Work to complete :: Reproduce part of the passage on generating a random series in MATLAB, beginning at the words "s(1) = theta;" and stopping after "function value= objective(s,D,L,N,theta)".

** Opening Text for analysis block **

The series you're trying to simulate seems similar to the Wiener process. So I started with that, you can start with anything that is random yet reasonable. I then use that as a starting point for an optimization that tries to satisfy 2,3 and 4. The closer your initial value to a valid vector (satisfying all your conditions) the better the convergence.

function series = generate_series(D, L, N,theta)
s(1) = theta;
for i=2:N,
    s(i) = s(i-1) + randn(1,1);
end
f = @(x)objective(x,D,L,N,theta)
q = optimset('Display','iter','TolFun',1e-10,'MaxFunEvals',Inf,'MaxIter',Inf)
[sf,val] = fminunc(f,s,q);
val
series = sf;



function value= objective(s,D,L,N,theta)

** Closing Text for analysis block **
** Opening Dataset records block **

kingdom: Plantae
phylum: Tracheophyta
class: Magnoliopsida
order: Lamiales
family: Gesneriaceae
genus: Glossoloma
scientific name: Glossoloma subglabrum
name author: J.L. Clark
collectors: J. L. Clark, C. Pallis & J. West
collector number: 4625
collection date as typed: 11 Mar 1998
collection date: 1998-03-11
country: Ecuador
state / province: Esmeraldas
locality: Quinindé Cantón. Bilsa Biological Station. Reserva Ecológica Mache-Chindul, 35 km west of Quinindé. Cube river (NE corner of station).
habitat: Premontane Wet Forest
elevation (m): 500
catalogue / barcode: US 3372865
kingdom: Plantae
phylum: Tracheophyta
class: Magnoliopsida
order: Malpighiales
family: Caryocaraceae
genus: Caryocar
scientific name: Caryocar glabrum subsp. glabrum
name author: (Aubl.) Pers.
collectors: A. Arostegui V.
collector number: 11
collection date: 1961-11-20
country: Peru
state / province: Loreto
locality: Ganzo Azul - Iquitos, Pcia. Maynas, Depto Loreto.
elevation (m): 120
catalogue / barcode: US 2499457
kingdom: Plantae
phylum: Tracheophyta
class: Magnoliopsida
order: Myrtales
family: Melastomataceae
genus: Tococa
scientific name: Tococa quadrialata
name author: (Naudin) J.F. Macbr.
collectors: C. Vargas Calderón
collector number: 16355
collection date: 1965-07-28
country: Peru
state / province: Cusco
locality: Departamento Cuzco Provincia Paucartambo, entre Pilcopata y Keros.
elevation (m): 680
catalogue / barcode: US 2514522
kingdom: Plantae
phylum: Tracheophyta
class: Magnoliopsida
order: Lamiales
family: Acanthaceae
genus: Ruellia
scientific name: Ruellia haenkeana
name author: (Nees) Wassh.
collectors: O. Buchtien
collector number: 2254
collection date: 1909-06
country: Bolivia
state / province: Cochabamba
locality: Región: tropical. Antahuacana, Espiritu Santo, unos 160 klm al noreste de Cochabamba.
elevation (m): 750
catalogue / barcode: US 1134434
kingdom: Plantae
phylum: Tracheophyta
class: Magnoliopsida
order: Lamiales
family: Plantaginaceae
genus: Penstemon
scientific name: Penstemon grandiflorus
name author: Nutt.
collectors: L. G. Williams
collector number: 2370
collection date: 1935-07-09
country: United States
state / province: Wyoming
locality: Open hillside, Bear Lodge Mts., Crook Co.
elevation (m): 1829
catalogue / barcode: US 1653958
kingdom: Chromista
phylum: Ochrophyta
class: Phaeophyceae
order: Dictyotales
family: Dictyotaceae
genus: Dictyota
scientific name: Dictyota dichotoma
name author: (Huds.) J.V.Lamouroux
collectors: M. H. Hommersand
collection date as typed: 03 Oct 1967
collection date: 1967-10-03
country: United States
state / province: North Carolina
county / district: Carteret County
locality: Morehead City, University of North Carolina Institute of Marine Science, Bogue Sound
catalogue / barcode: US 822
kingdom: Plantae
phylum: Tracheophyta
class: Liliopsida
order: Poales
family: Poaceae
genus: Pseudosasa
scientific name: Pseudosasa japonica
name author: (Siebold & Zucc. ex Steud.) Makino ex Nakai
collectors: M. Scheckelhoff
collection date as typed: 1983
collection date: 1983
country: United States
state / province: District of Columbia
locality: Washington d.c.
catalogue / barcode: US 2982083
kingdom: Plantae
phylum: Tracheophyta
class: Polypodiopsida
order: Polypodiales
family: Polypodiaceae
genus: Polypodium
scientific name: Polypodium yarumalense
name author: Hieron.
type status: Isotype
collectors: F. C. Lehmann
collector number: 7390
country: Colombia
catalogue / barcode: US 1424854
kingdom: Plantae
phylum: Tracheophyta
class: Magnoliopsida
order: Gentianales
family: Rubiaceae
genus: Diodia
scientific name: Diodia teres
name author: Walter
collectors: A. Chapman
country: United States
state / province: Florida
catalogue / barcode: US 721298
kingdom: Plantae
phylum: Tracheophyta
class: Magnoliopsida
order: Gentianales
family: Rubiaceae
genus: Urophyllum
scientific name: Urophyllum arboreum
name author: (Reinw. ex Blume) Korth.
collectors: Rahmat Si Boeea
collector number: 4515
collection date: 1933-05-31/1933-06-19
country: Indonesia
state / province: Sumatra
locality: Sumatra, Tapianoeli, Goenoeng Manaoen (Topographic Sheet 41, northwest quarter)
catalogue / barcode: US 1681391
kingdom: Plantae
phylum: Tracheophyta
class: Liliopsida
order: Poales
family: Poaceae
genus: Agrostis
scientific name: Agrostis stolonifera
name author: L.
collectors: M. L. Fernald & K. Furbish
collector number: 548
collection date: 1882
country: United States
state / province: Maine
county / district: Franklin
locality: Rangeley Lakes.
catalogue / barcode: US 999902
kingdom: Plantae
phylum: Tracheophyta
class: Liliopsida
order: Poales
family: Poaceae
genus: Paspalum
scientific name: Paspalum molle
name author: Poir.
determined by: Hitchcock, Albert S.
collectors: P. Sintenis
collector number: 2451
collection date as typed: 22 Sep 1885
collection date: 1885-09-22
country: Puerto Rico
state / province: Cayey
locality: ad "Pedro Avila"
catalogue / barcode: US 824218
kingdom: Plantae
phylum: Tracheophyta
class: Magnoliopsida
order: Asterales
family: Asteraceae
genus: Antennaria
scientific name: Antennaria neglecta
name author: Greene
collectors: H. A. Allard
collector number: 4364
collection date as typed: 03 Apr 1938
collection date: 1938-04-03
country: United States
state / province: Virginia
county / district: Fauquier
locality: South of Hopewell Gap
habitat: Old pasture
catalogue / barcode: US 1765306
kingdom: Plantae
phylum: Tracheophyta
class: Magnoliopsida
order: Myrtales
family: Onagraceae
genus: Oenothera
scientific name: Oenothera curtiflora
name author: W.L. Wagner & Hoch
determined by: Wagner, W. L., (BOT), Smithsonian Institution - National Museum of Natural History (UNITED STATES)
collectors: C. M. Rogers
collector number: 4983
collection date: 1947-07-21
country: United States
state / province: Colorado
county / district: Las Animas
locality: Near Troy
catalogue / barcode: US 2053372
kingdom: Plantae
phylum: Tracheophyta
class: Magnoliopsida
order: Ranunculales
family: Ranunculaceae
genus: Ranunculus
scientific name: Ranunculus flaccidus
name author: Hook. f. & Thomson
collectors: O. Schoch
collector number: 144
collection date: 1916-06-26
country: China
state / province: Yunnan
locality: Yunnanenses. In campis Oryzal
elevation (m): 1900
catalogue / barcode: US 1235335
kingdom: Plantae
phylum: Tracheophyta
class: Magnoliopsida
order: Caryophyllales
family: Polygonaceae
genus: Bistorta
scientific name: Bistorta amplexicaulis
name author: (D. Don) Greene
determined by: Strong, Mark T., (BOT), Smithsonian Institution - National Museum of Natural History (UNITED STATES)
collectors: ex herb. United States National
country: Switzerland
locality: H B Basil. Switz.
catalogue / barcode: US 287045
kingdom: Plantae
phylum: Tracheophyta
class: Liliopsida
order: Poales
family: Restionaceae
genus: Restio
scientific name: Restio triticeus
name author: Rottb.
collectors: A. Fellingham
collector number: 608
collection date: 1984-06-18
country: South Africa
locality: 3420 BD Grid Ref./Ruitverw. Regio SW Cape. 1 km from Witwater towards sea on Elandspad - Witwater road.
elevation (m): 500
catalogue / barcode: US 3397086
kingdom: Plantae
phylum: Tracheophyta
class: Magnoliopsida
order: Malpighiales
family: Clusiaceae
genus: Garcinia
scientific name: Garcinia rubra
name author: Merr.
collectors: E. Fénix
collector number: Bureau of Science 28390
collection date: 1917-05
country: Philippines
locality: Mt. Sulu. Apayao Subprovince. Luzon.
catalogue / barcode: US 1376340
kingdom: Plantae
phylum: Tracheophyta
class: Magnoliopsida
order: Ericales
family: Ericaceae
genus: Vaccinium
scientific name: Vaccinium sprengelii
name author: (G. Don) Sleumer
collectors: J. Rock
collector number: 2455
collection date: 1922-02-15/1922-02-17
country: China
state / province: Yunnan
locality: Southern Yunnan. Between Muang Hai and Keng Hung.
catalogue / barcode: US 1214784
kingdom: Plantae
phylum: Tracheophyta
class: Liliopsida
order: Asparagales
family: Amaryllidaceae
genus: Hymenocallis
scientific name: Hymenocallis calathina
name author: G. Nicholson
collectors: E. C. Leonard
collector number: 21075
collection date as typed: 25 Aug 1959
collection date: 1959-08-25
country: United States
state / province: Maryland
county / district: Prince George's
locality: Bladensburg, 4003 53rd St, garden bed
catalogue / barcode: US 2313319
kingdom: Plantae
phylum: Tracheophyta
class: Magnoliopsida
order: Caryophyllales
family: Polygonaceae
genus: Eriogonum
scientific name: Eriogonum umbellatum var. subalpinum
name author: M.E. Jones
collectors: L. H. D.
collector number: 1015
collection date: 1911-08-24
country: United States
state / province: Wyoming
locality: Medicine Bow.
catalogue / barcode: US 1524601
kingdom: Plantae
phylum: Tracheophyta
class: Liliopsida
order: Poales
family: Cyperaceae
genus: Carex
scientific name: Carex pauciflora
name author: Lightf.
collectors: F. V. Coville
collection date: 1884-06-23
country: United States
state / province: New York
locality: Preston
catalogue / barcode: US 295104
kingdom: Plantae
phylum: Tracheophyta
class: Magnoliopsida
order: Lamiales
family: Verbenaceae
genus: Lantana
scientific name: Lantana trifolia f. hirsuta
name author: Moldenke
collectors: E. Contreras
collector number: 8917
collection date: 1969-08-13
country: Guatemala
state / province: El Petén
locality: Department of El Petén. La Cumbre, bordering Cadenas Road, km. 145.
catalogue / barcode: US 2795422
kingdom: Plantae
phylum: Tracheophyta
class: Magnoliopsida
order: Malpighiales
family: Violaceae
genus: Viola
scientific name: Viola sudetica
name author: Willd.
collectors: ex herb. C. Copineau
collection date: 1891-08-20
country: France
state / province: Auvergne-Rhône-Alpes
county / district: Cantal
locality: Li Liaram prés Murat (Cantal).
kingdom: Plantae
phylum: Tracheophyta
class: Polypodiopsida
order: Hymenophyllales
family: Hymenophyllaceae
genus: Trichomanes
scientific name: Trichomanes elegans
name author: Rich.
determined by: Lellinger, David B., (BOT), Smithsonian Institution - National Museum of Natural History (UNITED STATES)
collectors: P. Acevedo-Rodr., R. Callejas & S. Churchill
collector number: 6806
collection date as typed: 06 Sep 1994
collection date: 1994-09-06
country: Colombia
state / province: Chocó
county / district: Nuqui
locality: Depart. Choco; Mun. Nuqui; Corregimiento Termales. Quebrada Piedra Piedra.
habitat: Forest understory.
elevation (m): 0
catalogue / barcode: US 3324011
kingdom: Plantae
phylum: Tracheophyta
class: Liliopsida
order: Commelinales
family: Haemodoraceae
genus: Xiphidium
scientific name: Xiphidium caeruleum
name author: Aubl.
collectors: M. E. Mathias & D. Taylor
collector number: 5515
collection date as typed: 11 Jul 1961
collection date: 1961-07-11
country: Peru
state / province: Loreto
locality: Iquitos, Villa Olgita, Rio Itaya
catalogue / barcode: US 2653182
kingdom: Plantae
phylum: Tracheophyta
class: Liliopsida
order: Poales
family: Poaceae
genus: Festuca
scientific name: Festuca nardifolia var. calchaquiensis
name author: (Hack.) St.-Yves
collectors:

** Closing Dataset records block **

Expected answer ::
s(1) = theta;
for i=2:N,
    s(i) = s(i-1) + randn(1,1);
end
f = @(x)objective(x,D,L,N,theta)
q = optimset('Display','iter','TolFun',1e-10,'MaxFunEvals',Inf,'MaxIter',Inf)
[sf,val] = fminunc(f,s,q);
val
series = sf;



function value= objective(s,D,L,N,theta)